A healthy period, from the perspective of TCM, requires sufficient flow and volume of blood, aided by subtle energy or qi. The organ energetics meridians of the kidney, spleen, and liver as well as the Chong meridian energetics play a major role in a woman’s menstrual cycle. Liver qi, for example, aids in the smooth circulation of qi and blood. If emotional stress causes the stagnation of Liver, then blood cannot flow in sufficient amounts and this causes pain a day or two prior to menses. If there is stagnation in the Liver-blood, the menstruation will be accompanied by pain.
Chinese acupuncture based on TCM, basically strives to restore the smooth flow of qi and blood through the treatment of the Liver channel since it’s primarily aimed at the Liver channel that travels through the reproductive organs and genitalia. If a woman suffers from a TCM syndrome called “deficient blood,” acupuncture can be used to help transform her body resources into new blood.

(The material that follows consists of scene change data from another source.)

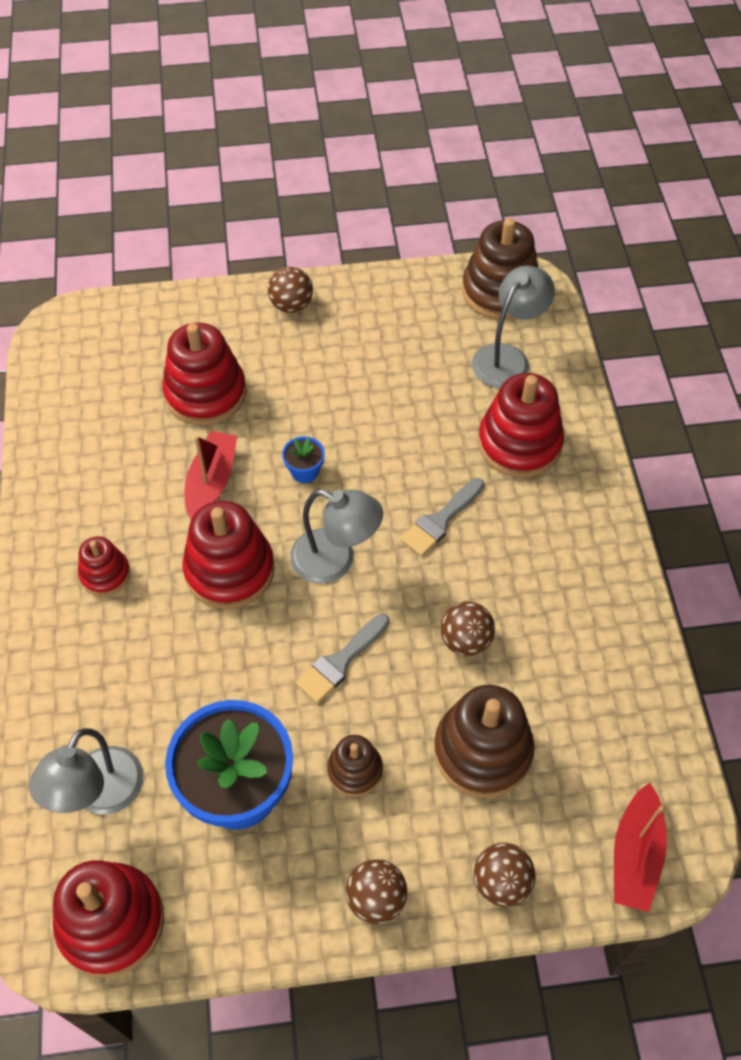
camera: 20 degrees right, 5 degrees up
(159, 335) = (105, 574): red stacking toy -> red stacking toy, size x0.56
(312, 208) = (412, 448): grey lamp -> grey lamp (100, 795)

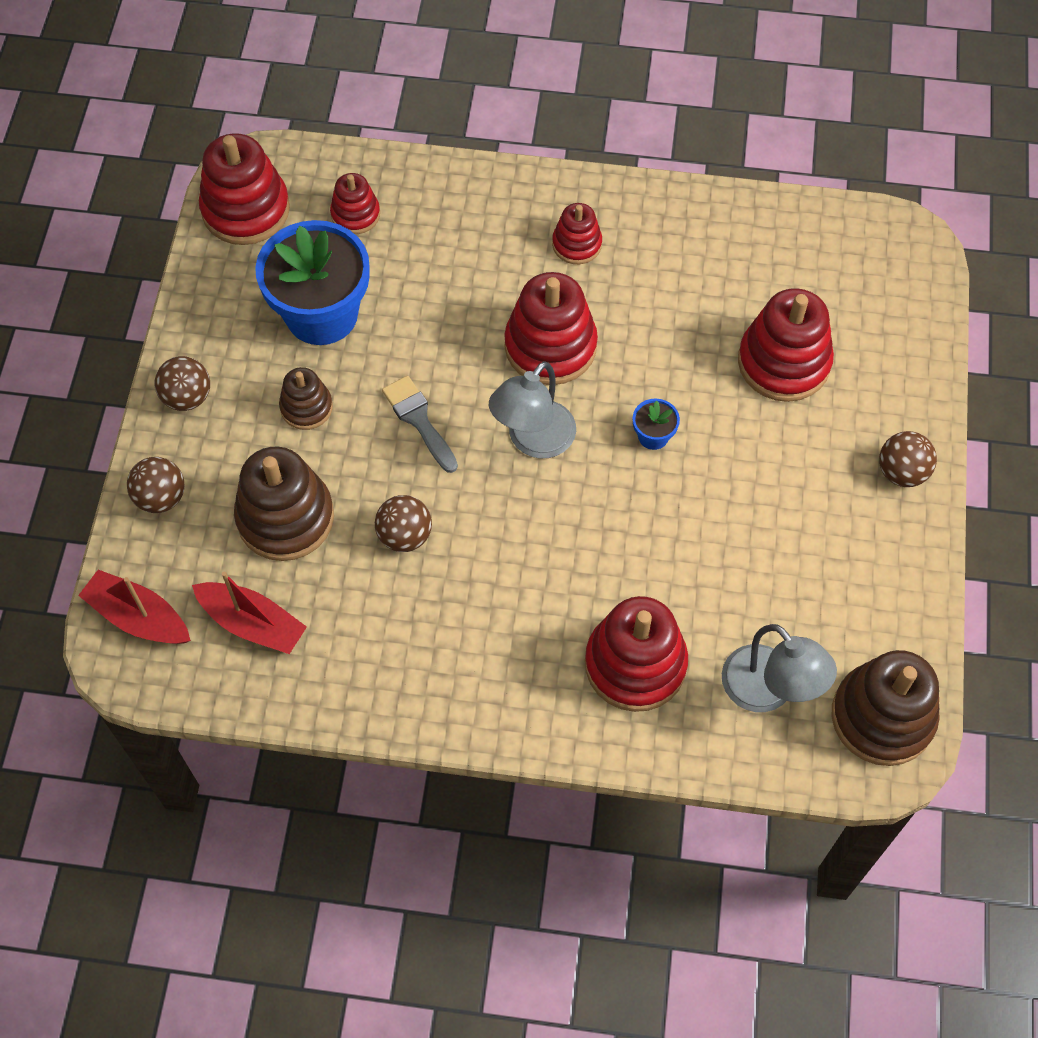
camera: 105 degrees right, 5 degrees up
(100, 795) = (355, 214): grey lamp -> red stacking toy
(211, 482) = (662, 348): red boat -> red boat (253, 623)
(440, 520) = (554, 552): grey brush -> none

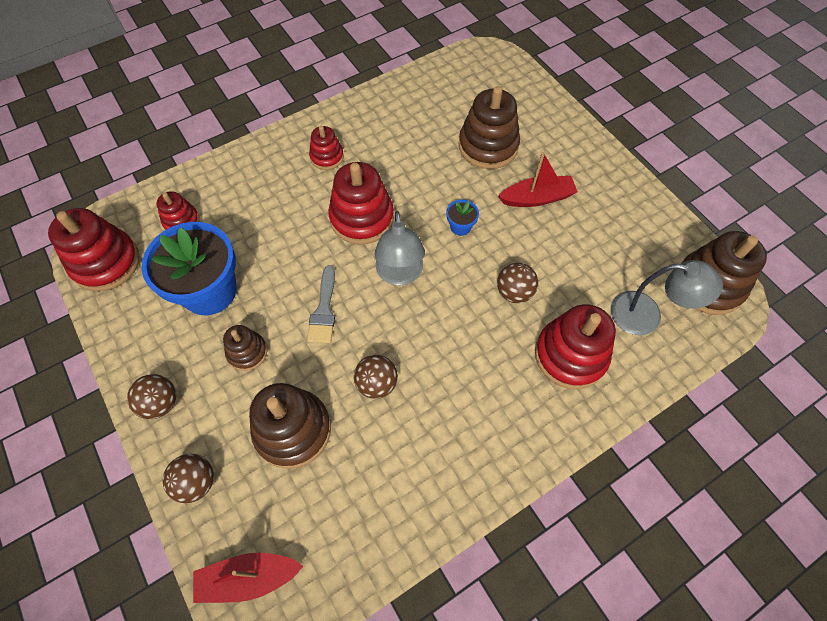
camera: 40 degrees left, 0 degrees up
(253, 623) = (331, 516): red boat -> red boat (537, 198)
(419, 420) = (324, 310): grey brush -> grey brush turned 105 degrees counterclockwise
(783, 362) = (488, 146): red stacking toy -> brown stacking toy
(901, 472) = (593, 160): brown ball -> brown ball (514, 292)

This is important because deficient blood implies there’s not enough blood in the body that can abet the smooth and even flow of blood resulting in sharp or dull pain.

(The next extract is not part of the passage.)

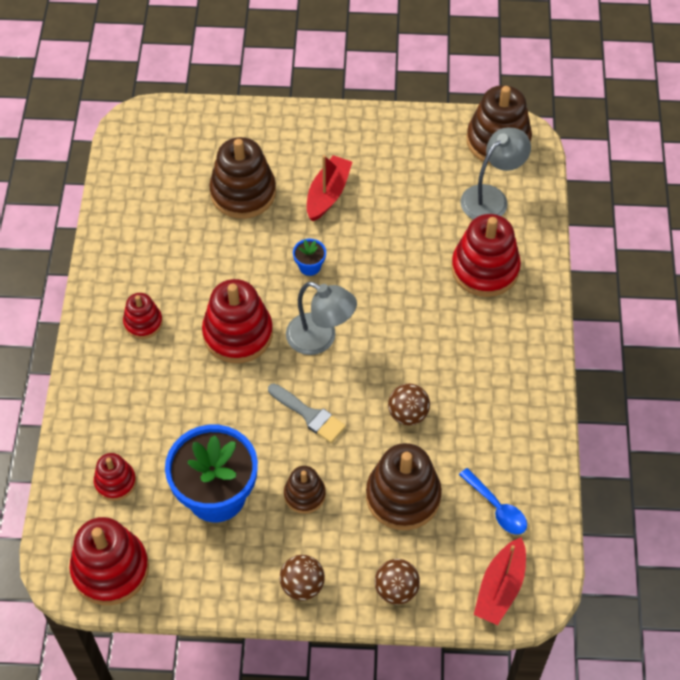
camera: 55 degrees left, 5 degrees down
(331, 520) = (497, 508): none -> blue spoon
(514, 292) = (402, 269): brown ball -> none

Actually, dysmenorrhea and other gynecological conditions cannot be treated by Chinese medicine. What Chinese medicine actually does is restore and regulate the organ systems of the body and boost blood and qi flow in order to create an environment within the body that can set off the self-healing processes of the body. Chinese medicine practitioners adopt a naturalistic stance and after they conduct an exhaustive evaluation of the patient, arrange the signs and symptoms of a patient into basic patterns of imbalance. In a patient’s health presentation, there are usually multiple patterns of imbalance involved.
Patterns Associated with Dysmenorrhea Often Seen in TCM
1. Deficient Blood and Qi – Symptoms include dull pain felt during or after menses that improves with pressure and scanty menses.
2. Blood Stasis and Qi Stagnation – Pain that worsens with pressure during menses or starts before or at the first day of menses and dark-red blood with clots.
3. Deficient Yang caused by Cold in the Uterus –Pain during or post menses that improves with heat and scanty pale bleeding.
4. Deficient Kidney and Liver Yin – Pain in the lower stomach and scanty thin menses.
5. Damp-Cold in the Uterus – Pain prior to or during menses that improves with heat and worsens with pressure; low back pain; and scanty and dark menses.
6. Damp-Heat in the Lower Stomach – Burning pain during menses; pelvic inflammation; and bright-red or yellowish and strong-smelling menses.
Acupuncture treatments in Overland Park based on TCM typically involve the use of Chinese herbs, and lifestyle and dietary modifications.